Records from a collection
- Opening Delimiter -
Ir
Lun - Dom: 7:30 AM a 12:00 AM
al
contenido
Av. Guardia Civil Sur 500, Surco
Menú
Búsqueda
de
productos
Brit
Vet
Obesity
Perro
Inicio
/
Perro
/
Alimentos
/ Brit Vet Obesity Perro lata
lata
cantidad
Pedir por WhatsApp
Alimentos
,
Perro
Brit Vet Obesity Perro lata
- Closing Delimiter -
- Opening Delimiter -
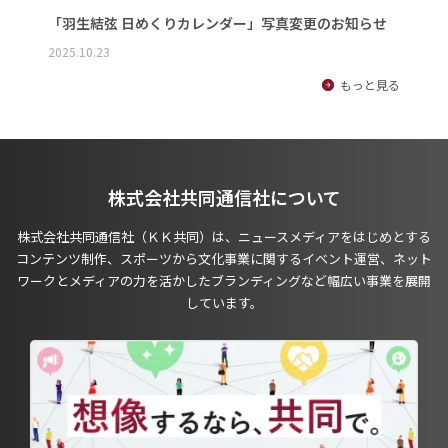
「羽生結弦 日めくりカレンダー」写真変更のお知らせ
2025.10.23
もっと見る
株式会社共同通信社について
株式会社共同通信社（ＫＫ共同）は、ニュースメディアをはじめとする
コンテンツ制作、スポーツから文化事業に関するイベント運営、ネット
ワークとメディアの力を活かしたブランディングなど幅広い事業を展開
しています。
- Closing Delimiter -
- Opening Delimiter -
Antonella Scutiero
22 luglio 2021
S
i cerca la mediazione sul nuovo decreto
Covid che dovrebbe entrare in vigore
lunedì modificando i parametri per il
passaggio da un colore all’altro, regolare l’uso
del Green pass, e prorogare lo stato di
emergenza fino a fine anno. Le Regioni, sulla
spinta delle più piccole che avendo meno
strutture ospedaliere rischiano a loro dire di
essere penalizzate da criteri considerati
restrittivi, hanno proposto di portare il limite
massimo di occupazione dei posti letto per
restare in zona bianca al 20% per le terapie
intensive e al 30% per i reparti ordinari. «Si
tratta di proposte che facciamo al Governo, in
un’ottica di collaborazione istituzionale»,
- Closing Delimiter -
### Task details
Copy the following lines verbatim, starting at the line that contains "Antonella Scutiero" and stopping after the line that contains "un’ottica di collaborazione".

### Response to this task
Antonella Scutiero
22 luglio 2021
S
i cerca la mediazione sul nuovo decreto
Covid che dovrebbe entrare in vigore
lunedì modificando i parametri per il
passaggio da un colore all’altro, regolare l’uso
del Green pass, e prorogare lo stato di
emergenza fino a fine anno. Le Regioni, sulla
spinta delle più piccole che avendo meno
strutture ospedaliere rischiano a loro dire di
essere penalizzate da criteri considerati
restrittivi, hanno proposto di portare il limite
massimo di occupazione dei posti letto per
restare in zona bianca al 20% per le terapie
intensive e al 30% per i reparti ordinari. «Si
tratta di proposte che facciamo al Governo, in
un’ottica di collaborazione istituzionale»,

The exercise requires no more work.